What is needed - Output the lines from the top of the entries below to the line with "young LAWYERS", both included, exactly and without pictures.

Stored data entries
◇ ◇ ◇ ◇ ◇ ◇ ◇

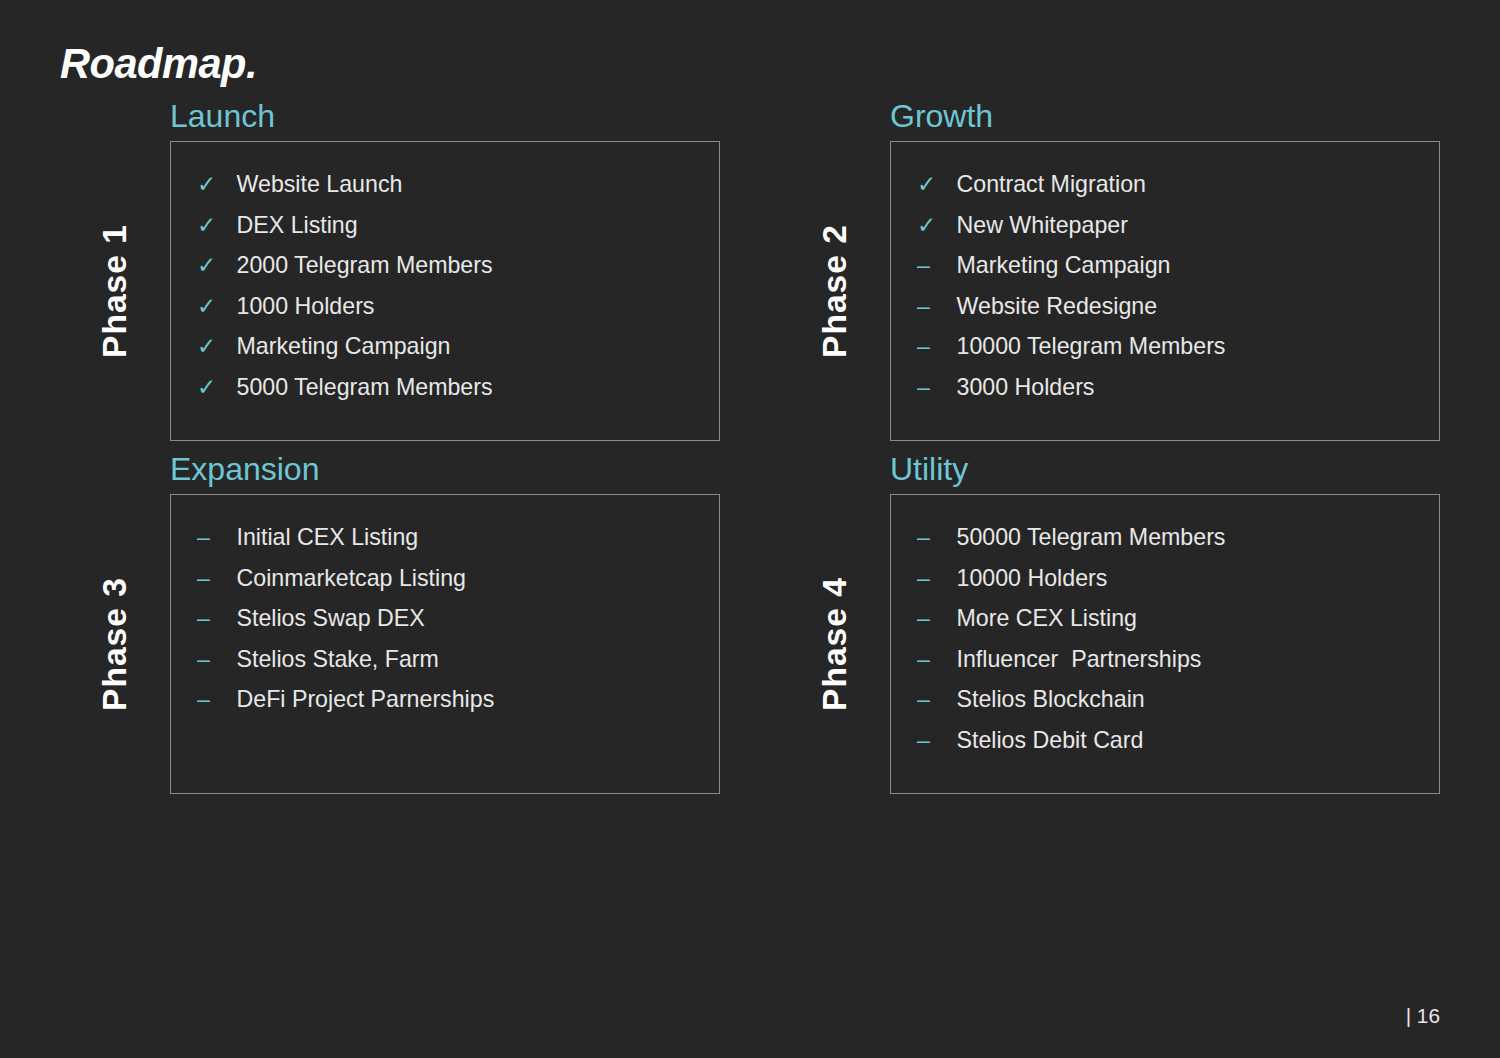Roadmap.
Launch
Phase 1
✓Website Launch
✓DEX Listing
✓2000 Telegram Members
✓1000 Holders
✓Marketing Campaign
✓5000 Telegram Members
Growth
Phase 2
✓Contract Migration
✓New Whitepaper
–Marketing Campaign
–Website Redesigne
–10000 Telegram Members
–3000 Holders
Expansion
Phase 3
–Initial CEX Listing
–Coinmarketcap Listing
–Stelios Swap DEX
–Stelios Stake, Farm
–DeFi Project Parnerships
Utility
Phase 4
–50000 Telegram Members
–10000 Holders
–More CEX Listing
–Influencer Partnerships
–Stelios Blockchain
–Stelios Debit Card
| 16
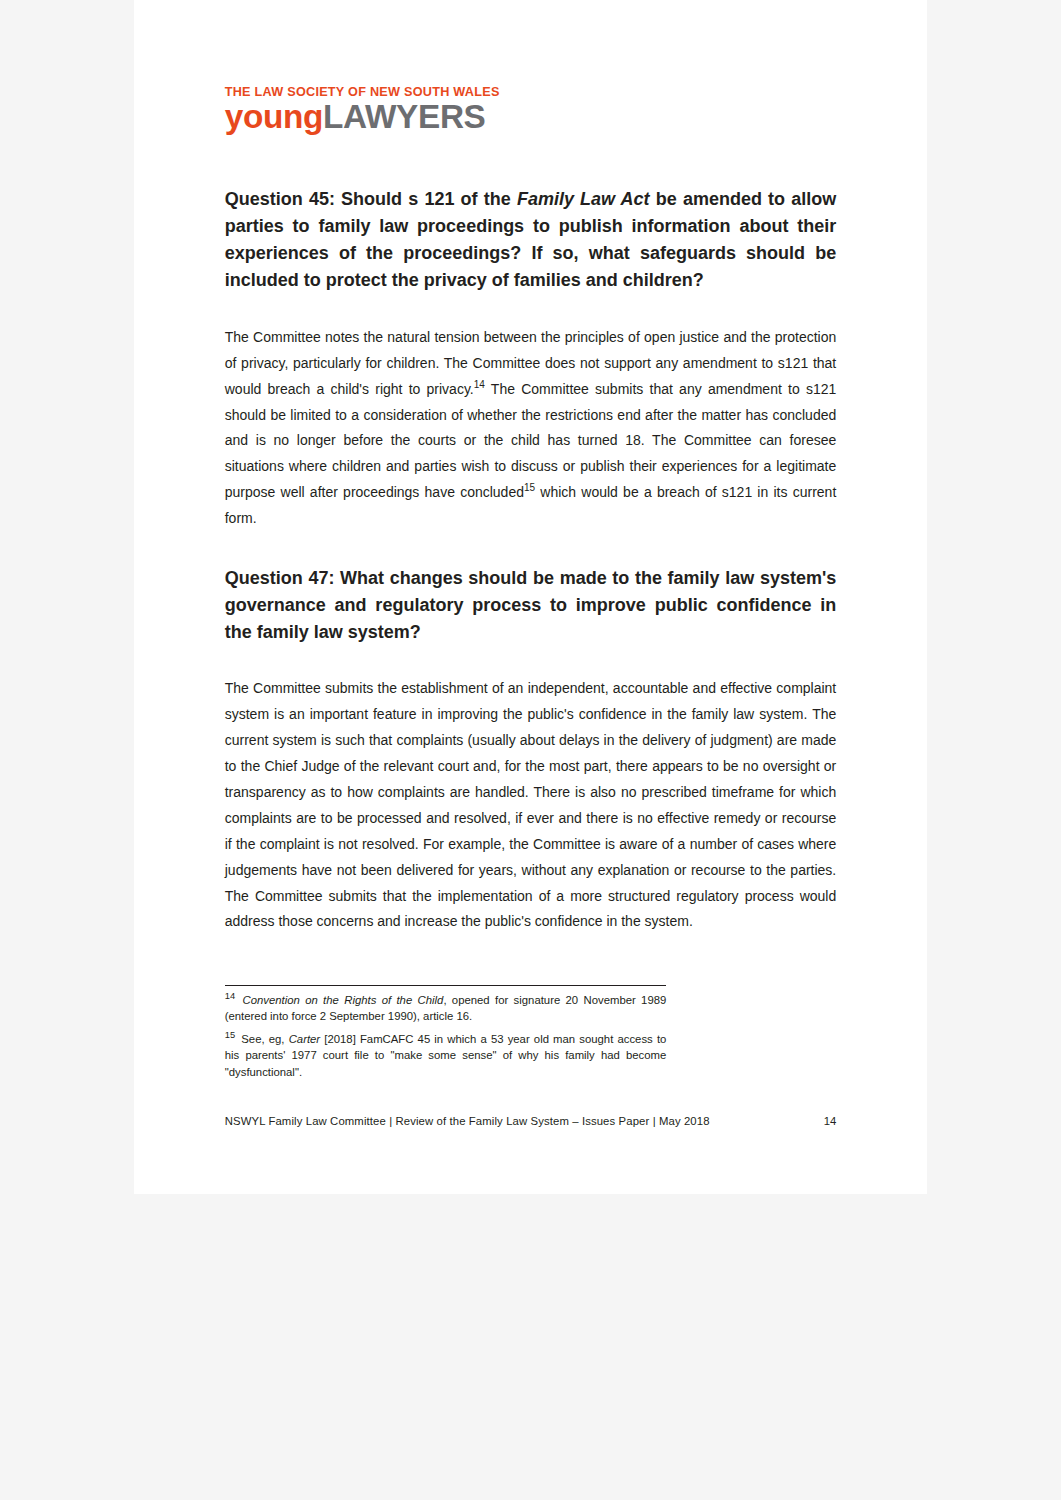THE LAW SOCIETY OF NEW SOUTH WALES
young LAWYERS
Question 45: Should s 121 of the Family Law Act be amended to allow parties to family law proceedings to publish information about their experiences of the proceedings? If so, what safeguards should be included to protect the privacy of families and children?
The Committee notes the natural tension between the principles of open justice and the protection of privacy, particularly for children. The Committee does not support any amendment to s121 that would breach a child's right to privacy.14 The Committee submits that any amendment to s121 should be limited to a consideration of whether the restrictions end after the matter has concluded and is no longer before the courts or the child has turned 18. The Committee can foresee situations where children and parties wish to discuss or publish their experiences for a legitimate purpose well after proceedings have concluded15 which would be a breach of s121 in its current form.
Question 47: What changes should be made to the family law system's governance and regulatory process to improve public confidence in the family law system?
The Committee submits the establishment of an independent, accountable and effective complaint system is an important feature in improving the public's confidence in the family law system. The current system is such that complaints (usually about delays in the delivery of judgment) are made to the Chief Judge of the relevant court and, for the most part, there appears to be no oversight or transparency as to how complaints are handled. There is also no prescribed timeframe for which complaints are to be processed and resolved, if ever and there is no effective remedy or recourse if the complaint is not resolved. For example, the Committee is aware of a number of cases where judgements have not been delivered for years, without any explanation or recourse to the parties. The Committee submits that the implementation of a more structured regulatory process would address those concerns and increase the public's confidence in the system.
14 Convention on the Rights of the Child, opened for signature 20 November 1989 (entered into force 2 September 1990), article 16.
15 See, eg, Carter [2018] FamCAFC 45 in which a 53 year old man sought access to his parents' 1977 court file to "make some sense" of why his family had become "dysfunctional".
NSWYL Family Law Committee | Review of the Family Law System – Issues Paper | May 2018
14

◇ ◇ ◇ ◇ ◇ ◇ ◇

Solution for this task -
Roadmap.
Launch
Phase 1
✓Website Launch
✓DEX Listing
✓2000 Telegram Members
✓1000 Holders
✓Marketing Campaign
✓5000 Telegram Members
Growth
Phase 2
✓Contract Migration
✓New Whitepaper
–Marketing Campaign
–Website Redesigne
–10000 Telegram Members
–3000 Holders
Expansion
Phase 3
–Initial CEX Listing
–Coinmarketcap Listing
–Stelios Swap DEX
–Stelios Stake, Farm
–DeFi Project Parnerships
Utility
Phase 4
–50000 Telegram Members
–10000 Holders
–More CEX Listing
–Influencer Partnerships
–Stelios Blockchain
–Stelios Debit Card
| 16
THE LAW SOCIETY OF NEW SOUTH WALES
young LAWYERS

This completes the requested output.